Developing a programme to support women with diet and exercise after breast cancer

A new project outline with Dr. Sam Orange (reposted with permission from

Dr Sam Orange in the lab smiling at the camera

The challenge

More women are living with and beyond breast cancer than ever before. But they often experience long-lasting low mood or extreme tiredness (fatigue), even after their treatment has ended. It can dramatically affect their quality of life.

Leading a healthy lifestyle after a breast cancer diagnosis and treatment can help with this. And it could lower the risk of breast cancer coming back. Despite this, there’s little support available to help women maintain regular physical activity and a healthy diet.

The science behind the project

Dr Sam Orange, from Newcastle University, wants to improve women’s access to diet and physical activity support after their breast cancer treatment. There are many barriers that prevent women from getting this support in the National Healthcare System (NHS), such as limited resources, no referral pathway, and there being no support services to refer them to at all.
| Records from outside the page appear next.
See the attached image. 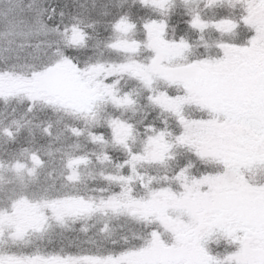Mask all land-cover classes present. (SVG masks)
I'll use <instances>...</instances> for the list:
<instances>
[{"label": "snow or ice", "instance_id": "snow-or-ice-1", "mask_svg": "<svg viewBox=\"0 0 264 264\" xmlns=\"http://www.w3.org/2000/svg\"><path fill=\"white\" fill-rule=\"evenodd\" d=\"M0 264H264V0H0Z\"/></svg>", "mask_w": 264, "mask_h": 264}]
</instances>
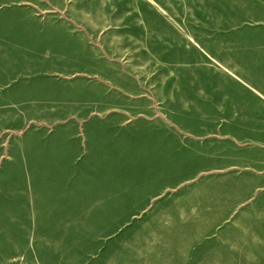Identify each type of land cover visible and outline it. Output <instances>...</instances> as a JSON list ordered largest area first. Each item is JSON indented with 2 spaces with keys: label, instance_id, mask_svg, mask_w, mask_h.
Here are the masks:
<instances>
[{
  "label": "rangeland",
  "instance_id": "1",
  "mask_svg": "<svg viewBox=\"0 0 264 264\" xmlns=\"http://www.w3.org/2000/svg\"><path fill=\"white\" fill-rule=\"evenodd\" d=\"M0 11L70 34L51 45L64 65L23 74L46 76L47 95L0 96V204L22 196L25 213L0 221V264H264V0H0ZM50 135L87 138L55 176L28 150ZM130 185L197 199L199 221L100 223L88 206L87 223L32 222L43 191L95 205ZM209 193L231 207L215 223Z\"/></svg>",
  "mask_w": 264,
  "mask_h": 264
},
{
  "label": "crops",
  "instance_id": "2",
  "mask_svg": "<svg viewBox=\"0 0 264 264\" xmlns=\"http://www.w3.org/2000/svg\"><path fill=\"white\" fill-rule=\"evenodd\" d=\"M69 30L61 24L40 23L34 17L11 16L6 11H0V96L3 100L11 101L12 97H33L47 95L45 88L49 85L46 76L25 78L23 74L46 73L54 70L51 64L64 65L66 63V48L61 45L52 47L58 42H64L69 37ZM70 61V60H68ZM61 69H64L62 66ZM57 132H62V129ZM87 138L80 136H37L32 137L34 147L31 150L33 158L37 160L39 174L57 175L55 169L59 159L76 154ZM27 143V141H26ZM24 148H19L17 158H22ZM38 155V159L34 157ZM60 165V164H59ZM16 176L23 177V168H16ZM18 193V192H17ZM160 190L130 185L126 189L112 188L105 194L101 204H84L81 197L73 195L67 189L47 190L41 192V199L34 206L36 211L34 223L72 222L71 217H79L74 222L87 223L90 215L94 222L100 223H130L134 218L147 217L151 223H194L198 222L201 210L197 199H156ZM81 194V193H80ZM22 195V193H21ZM22 196L16 200L3 201L0 204L1 223H24V203ZM206 211L209 221L215 223L219 217L231 213V207L216 205L215 197L209 193ZM42 218V219H40ZM57 218H59L57 220Z\"/></svg>",
  "mask_w": 264,
  "mask_h": 264
}]
</instances>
Sam’s creating a referral pathway so that healthcare professionals can refer women to community support services. And he’s developing a training package to help community services adapt their health and lifestyle programmes to specifically support women after breast cancer treatment.
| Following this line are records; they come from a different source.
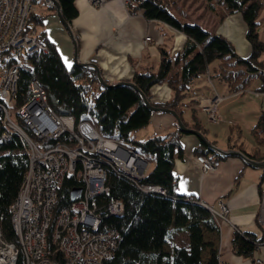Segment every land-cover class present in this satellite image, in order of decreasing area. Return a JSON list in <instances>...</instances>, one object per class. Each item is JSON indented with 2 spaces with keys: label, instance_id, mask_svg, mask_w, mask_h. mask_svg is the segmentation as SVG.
<instances>
[{
  "label": "trees",
  "instance_id": "1",
  "mask_svg": "<svg viewBox=\"0 0 264 264\" xmlns=\"http://www.w3.org/2000/svg\"><path fill=\"white\" fill-rule=\"evenodd\" d=\"M53 1L59 5L63 19L70 23L76 15L73 0ZM216 1L220 5L224 3L226 14L239 13L242 16L247 26L245 38L250 46L248 56L236 55L230 42L218 34L208 33L196 24L181 25L171 16V4L167 0H129L126 3L130 14L140 11L145 19L176 27L187 38L174 63L162 52L157 72L135 73L127 82L133 83L152 106L176 111L186 127L204 136L206 129L194 118V114L193 126H188L175 105L179 93L188 90L196 78L208 73L210 63L219 61L214 68V77L226 82L230 92L245 91L256 80L260 81L257 90L264 92V42L258 37L255 22L262 0ZM52 10L55 15V10ZM44 18L33 12L28 20L40 23ZM42 36L48 42V51L32 53L27 57L30 72L21 73L18 104L28 97V84L34 79L45 91L47 103L56 114L70 115L76 122L89 121L104 138L125 139L148 124L151 111L144 106L134 89L127 85L102 88L92 68L75 65L67 68L55 45ZM178 62L180 67L173 73V66ZM162 83L167 84L175 96L171 102L155 104L151 101L149 90ZM184 134L176 126L173 133L155 134L134 142L135 150L153 164L137 184L107 168L105 186L108 192L96 196L94 201L101 222L100 231L114 229L117 232V245L113 256L103 264H218L217 245L208 239V235L217 233L215 219L195 196L176 192L177 177L172 170L176 150H180L178 138ZM250 136L256 145L250 152L247 153L242 145L232 144L229 147L244 153L251 160H264V114L253 125ZM64 140L65 136L59 139ZM210 143L215 145L214 141ZM194 153L196 156L211 154V158L216 160L225 158L211 153L202 143ZM27 168V148L13 134L9 141L0 145V234L5 242L16 246L19 243L11 227L9 209L21 189ZM149 185L159 186L165 194L144 192L142 188ZM78 186L74 178L64 179L55 203V213L69 205L70 192ZM112 199L123 203L122 216L109 215L107 205ZM179 235L183 238L178 244L175 238ZM242 238V235L236 234L234 248L239 247ZM16 264H24L21 253Z\"/></svg>",
  "mask_w": 264,
  "mask_h": 264
},
{
  "label": "crops",
  "instance_id": "2",
  "mask_svg": "<svg viewBox=\"0 0 264 264\" xmlns=\"http://www.w3.org/2000/svg\"><path fill=\"white\" fill-rule=\"evenodd\" d=\"M91 1L73 0L76 15L69 25L76 39L78 61L96 64L108 84L128 81L135 73L157 72L162 52L172 63L180 55L187 39L180 29L147 20L140 11L130 14L124 0H100L99 7L93 6ZM167 1L171 4V16L181 25L196 24L206 32L218 34L229 41L239 57L249 55L245 22L238 15L226 14V10L216 0ZM53 17L55 19H50L47 32L41 34L56 48H60L58 53L62 62L69 68L73 65V46L56 14ZM260 17H264V5ZM257 33L264 42V27ZM146 37L150 38L147 43L144 42ZM178 65L179 62L176 66L174 64L173 71L177 70ZM217 66L218 63L212 68L208 66V74L199 76L189 85V91L180 104L184 109L182 119L192 127L190 102L201 97L217 96L220 99L216 105L219 120L212 124L218 126V133L215 131L211 134L204 124L206 117L202 113H194L200 124L205 126L206 133L203 136L208 142L214 141L215 146L217 136H222L226 141L223 150L232 149L229 145L236 144L242 145L248 153L256 146L250 131L259 116L264 114V92L257 90L260 86L258 80L245 91L230 92L226 82L212 80ZM149 93L155 104H165L174 98L165 83L151 87ZM176 126L171 114L155 111L151 112L148 125L138 134H142L145 140L163 130H166V134L173 133ZM190 135L184 134L178 138L180 150H176L172 170L177 177L176 192L195 196L203 206L216 211H220V201L227 207L228 222L218 218L217 233L208 235V239L217 245L219 259L228 264H259L256 262L258 260L264 264V248L253 245L264 239V229L257 221L260 191L263 189L260 184L262 170L258 172L257 169L249 168L237 157H226L219 160L220 165L216 170L203 172L194 153L202 142ZM207 135L211 136L210 139ZM247 137L250 141L246 140ZM234 227L243 236L237 248L233 246L237 234Z\"/></svg>",
  "mask_w": 264,
  "mask_h": 264
},
{
  "label": "built area",
  "instance_id": "3",
  "mask_svg": "<svg viewBox=\"0 0 264 264\" xmlns=\"http://www.w3.org/2000/svg\"><path fill=\"white\" fill-rule=\"evenodd\" d=\"M32 2L0 0V145L15 134L24 142L28 155L24 181L9 209L19 246L5 242L0 234V264H16L20 253L24 264H103L113 256L117 245L114 229L100 231L94 201L96 196L108 192L106 170L137 184L149 172V162L135 150V135L121 140L104 138L91 122L56 115L48 106L45 91L34 79L29 81L28 97L18 104L21 73L30 72L27 57L48 51L47 40L28 20L34 12ZM42 2L55 9L52 0ZM149 41V37L144 39L145 43ZM199 107L215 122V102L201 97ZM13 108L14 116L10 111ZM64 136L66 140L59 141ZM195 160L203 172L214 171L220 165L219 160L203 155H197ZM65 178L77 180L81 192L55 213ZM260 184L263 189L257 221L264 229V173ZM142 190L165 193L155 185ZM218 204L220 211L206 208L215 221L220 218L228 222L227 207L221 201ZM107 211L120 217L123 203L112 199ZM234 230L242 235L235 227ZM253 244L264 248V239ZM218 264L228 263L218 256Z\"/></svg>",
  "mask_w": 264,
  "mask_h": 264
},
{
  "label": "water",
  "instance_id": "4",
  "mask_svg": "<svg viewBox=\"0 0 264 264\" xmlns=\"http://www.w3.org/2000/svg\"><path fill=\"white\" fill-rule=\"evenodd\" d=\"M53 1V0H52ZM54 2V1H53ZM54 10H55V14L56 17L58 19V21L60 22V24L63 26V28L65 29L66 33L69 36V39L71 41V44L73 46V65L78 66V67H90L94 70V72L96 73V77H97V82L100 85V87L102 88H107V87H114L117 85H127L129 87H131L132 89H134L140 96L142 103L144 104V106L151 112H166L171 114L175 121H176V125L178 127V129L180 131H182L185 134H192L194 136H196L202 143L203 145L209 149V151L211 153H215L218 154L222 157H237L239 158L244 164H246L249 168L252 169H257V170H264V160L262 161H254L251 160L250 158H248L244 153L238 151V150H233V149H228V150H221L218 147H216L215 145H212L211 143H209L207 141V139L197 130H193V129H189L187 127L184 126V124L182 123V121L178 118L177 114L167 108H162V107H154L152 106L148 100L145 98V96L143 95V93H141L139 91V89L131 82H127V81H123V82H117L115 84H108L105 79L102 77L101 72L99 71L98 67L96 66V64H94L93 62H80L77 59V45H76V39L75 36L71 30V27L69 25V23H67L61 13H60V9H59V5L57 3L54 2ZM81 192L80 188H76L73 189L70 192V201H74L77 197H79Z\"/></svg>",
  "mask_w": 264,
  "mask_h": 264
},
{
  "label": "rangeland",
  "instance_id": "5",
  "mask_svg": "<svg viewBox=\"0 0 264 264\" xmlns=\"http://www.w3.org/2000/svg\"><path fill=\"white\" fill-rule=\"evenodd\" d=\"M91 4L93 5V6H95V7H99L100 6V2L99 3H96V2H91ZM223 5V8L225 9V5H224V3L222 4ZM263 5H264V1L262 0V4H261V8H260V10H259V13H258V16L256 17V20H255V22H256V30L258 31L259 29H261V28H263L264 27V17L262 18V17H260V12H261V10L263 9ZM32 8H33V10H34V14L36 15V16H39V15H42V16H45V18H44V20H42V22H36L35 20H30L29 21V23H30V25L31 26H35V28H36V30H37V32H39V33H42V32H47V26L49 25V21H50V19H55L54 17H53V10L52 9H50V8H48L45 4H42L41 3V1L40 0H34V2H32ZM234 15H238L239 17H241L242 18V16L239 14V13H234ZM47 17V18H46ZM53 17V18H52ZM260 17V18H259ZM46 20V21H45ZM48 34V33H47ZM49 35V37H50V34H48ZM52 36V35H51ZM52 38H53V40H54V42H56L55 41V39H54V37L52 36ZM57 50H58V52H59V50H60V48L58 47V48H56ZM219 61H214V62H212V63H210L209 64V66H210V68H212V65H217V63H218ZM98 67V66H97ZM180 67V64L178 65V68ZM99 69V68H98ZM151 70V69H150ZM99 71H100V69H99ZM211 71H212V69H211ZM101 72V71H100ZM148 72V71H147ZM149 72H152V71H149ZM173 73H174V71H172ZM171 72V73H172ZM208 74V73H207ZM217 78H215V77H213L212 78V80L213 81H218V79L216 80ZM129 81V80H128ZM220 81V80H219ZM120 82H123V81H120ZM209 84H211V82L209 81ZM166 86H167V84H165ZM168 87V86H167ZM169 88V87H168ZM170 89V88H169ZM171 90V89H170ZM172 91V90H171ZM189 91V89L188 90H184V91H182L181 93L182 94H184V96H185V93H187ZM181 93H179L178 94V101H177V104L175 105V107H176V110L179 112V111H181V113H183L184 112V109H183V107H182V105H180L181 104V102H182V100L184 99V96H182V94ZM172 94H173V97L175 96V94H174V91H172ZM172 97V98H173ZM203 98H208V99H210V101H213V102H215V115H214V119H215V122L214 121H212L211 120V117L208 115V114H205L203 111H202V109L199 107V99L197 100V101H191L190 102V104H191V111H192V113L194 114V113H202V115H204L205 117H206V121L204 120V124H206V126L208 127V129L210 130V132H211V134H213V132H217V129H218V126H214L212 123H216L219 119H218V116H217V109H216V105H217V102L220 100L217 96H209V97H203ZM172 100H169L168 102H171ZM49 106V105H48ZM181 106V107H180ZM16 108H13V109H10V111H11V113H12V115L14 116V110H15ZM168 109V108H167ZM52 110V109H51ZM170 110H172V109H170ZM53 111V110H52ZM172 111H174V110H172ZM54 112V111H53ZM175 113H176V111H174ZM55 113V112H54ZM56 114V113H55ZM177 114V113H176ZM191 114V113H190ZM56 115H58L59 116V114H56ZM61 116H70V115H61ZM177 116H178V114H177ZM195 116V117H194ZM194 118H196L197 119V121L200 123V121L198 120V117H197V115L196 114H194ZM178 118H179V116H178ZM180 119V118H179ZM190 119L192 120V115H190ZM89 122V121H88ZM148 125V124H147ZM146 125V126H147ZM189 125H191V124H189ZM145 126V127H146ZM185 126V125H184ZM145 127H143V128H141V129H139V130H136L135 132H134V134L137 136V138H138V141H143V136H142V134H138V132L139 131H141L142 129H145ZM186 127V126H185ZM202 127H205V126H203L202 125ZM188 128V127H187ZM189 129H191V128H189ZM193 130H195V129H193ZM199 132V131H198ZM201 133V132H200ZM218 133V132H217ZM160 134L161 135H165L166 134V130H163V131H161L160 132ZM202 134V133H201ZM203 135V134H202ZM191 137H193L192 135H190ZM207 137L210 139V135H207ZM137 138H136V140H137ZM247 141H250V139L247 137V139H246ZM217 145H216V147H218L219 149H221V150H223L222 148H224L225 146H226V141H225V139H224V137H222V136H217ZM210 143V142H209ZM212 145H214V144H212ZM207 157H212L211 156V154H208L207 155ZM196 158V157H195ZM152 166H153V164H152V162L150 163L149 162V167H148V169L149 170H151V168H152ZM256 171H258V172H260L261 170H256ZM165 194V193H164ZM163 194V195H164ZM161 195V194H160ZM10 223H11V221H10ZM182 235L180 236H177V238H175V242H177L178 244L182 241ZM18 258V257H17Z\"/></svg>",
  "mask_w": 264,
  "mask_h": 264
}]
</instances>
To do this, the researchers will first identify existing diet and physical activity services in the community that could be adapted. They’ll look at how they’re accessed, funded and how well they work.

Then they’ll hold 4 focus groups to explore different people’s experiences of accessing and giving support. These focus groups will include women who have finished treatment for early-stage breast cancer, healthcare professionals, dieticians and exercise specialists, and community practitioners.
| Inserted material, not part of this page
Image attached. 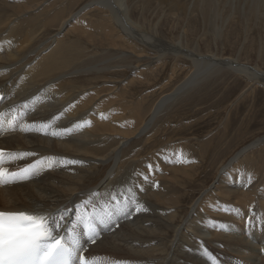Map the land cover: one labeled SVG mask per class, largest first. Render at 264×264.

The third stage of the project will involve 4 workshops based on the results of earlier stages. They’ll bring women who have finished treatment for breast cancer and healthcare professionals together to talk about how community services could be adapted. And how the referrals could work.

Finally, the researchers will test how well the new programme works. They’ll ask healthcare professionals to refer 40 women to the adapted diet and physical activity service. They’ll see how women feel about the service and get perspectives from community practitioners and healthcare professionals as well.

What difference will this project make?

If this project is successful, the researchers will carry out a larger study to directly measure if this programme leads to better quality of life for women living with and beyond breast cancer. And it may also help to reduce their risk of a second breast cancer diagnosis.

How many people could this project help?

55,000 women are diagnosed with breast cancer each year in the UK. This project has the potential to help all of them to maintain healthy diet and physical habits. But it could especially help the 1/3 of women that experience persistent fatigue after treatment, as well as the 48% of women that experience depression and anxiety.